Instructions to follow ::
Please continue the passage on the new listening comprehension assessment in language courses, starting after its last sentence. The lines that follow it are not part of this task.

Text block ::
Probably the single biggest 'innovation' in the new Language Ab Initio and Language B courses is the discrete Listening Comprehension assessment.  We all started whispering about it as soon as listening skills started to be mentioned in curriculum review meetings and reports to teachers.  It is now a reality and it brings a lot of excitement to the ongoing subject-specific seminars around the world. 

Yes, it is a new assessment, but how new is listening really to these courses ?

I assume that, for as long as you have been teaching either or both of these courses, you have been 
- using the target languages as much as possible in your lessons
- doing lots of classroom presentations with your students
- using the audio resources that come with many language acquisition course books
- playing plenty of online video clips (YouTube, anyone ?) and/or sound files (podcasts, anyone ?)
- bringing native speakers or fluent speakers of the target language into your classroom
- setting up virtual classrooms and Skype connections with target language speakers around the world
- encouraging your students to watch movies in the target language and to turn off or ignore the subtitles
- doing plenty of other things that expose your students to the sounds of the target language

So what is the fuss all about ?

Data provided ::
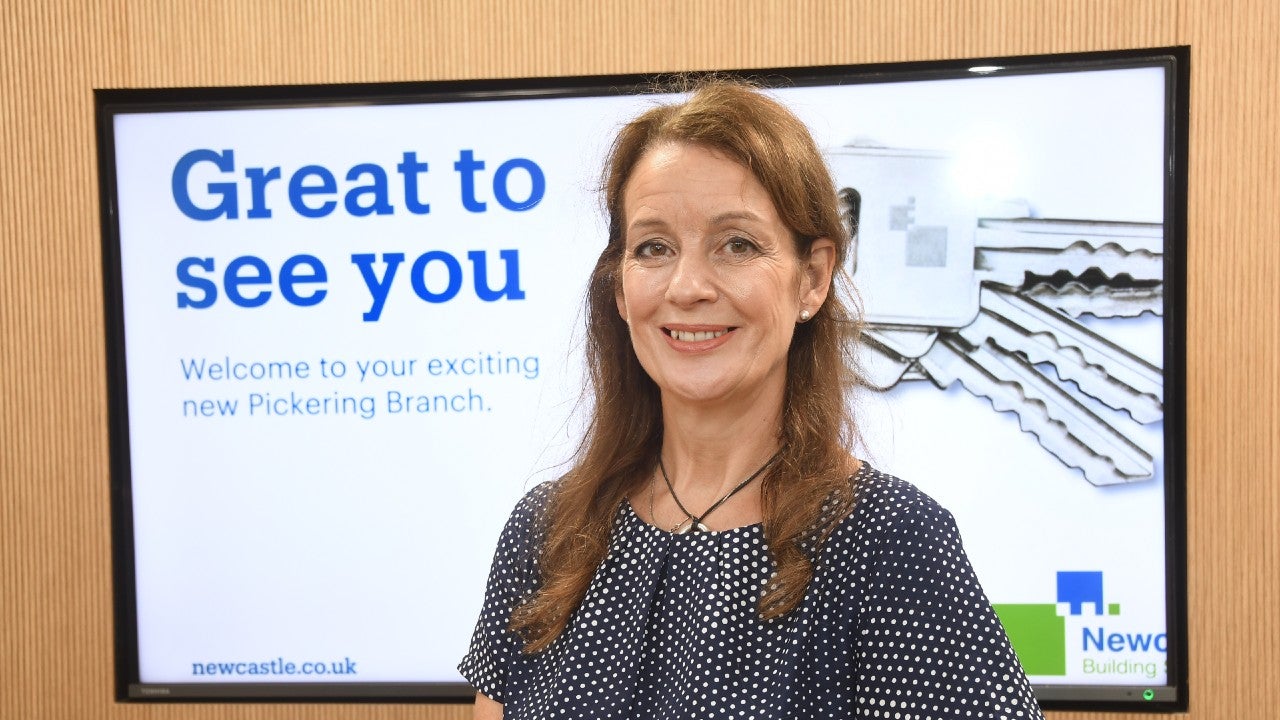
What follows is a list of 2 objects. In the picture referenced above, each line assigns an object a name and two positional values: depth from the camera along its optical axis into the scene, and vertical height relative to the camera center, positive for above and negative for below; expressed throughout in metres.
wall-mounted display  2.17 -0.08
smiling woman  1.01 -0.23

Response below ::
Workshops, online discussions, workshop leader upskilling sessions and random conversations reveal that teachers' concerns center mostly around 'variation' (yes, one of the five conceptual understandings !), accessibility, findability and the level of difficulty of most online resources.

As far as VARIATION is concerned, there is what sounds like a guarantee that all the recordings that the students will listen to in their Listening Comprehension assessment will be of broadcasting standard.  This means that there will be no room for dialects, poorly pronounced statements, background interference or the use of slang.  What the students will hear is of the same standard as what we might expect to hear on official media broadcasts such as news bulletins, weather forecasts, documentaries, tourism promos and the like.  

FINDABILITY thereby becomes a matter of selectability.  There is no such word but you know what I mean.  We will find many thousands of videos and audio files in the target language - that's for sure.  But we will have to be very careful with what we choose to expose our students to.  The courses move fast and the resources that we use must reflect the level that the students have reached at that particular moment in time.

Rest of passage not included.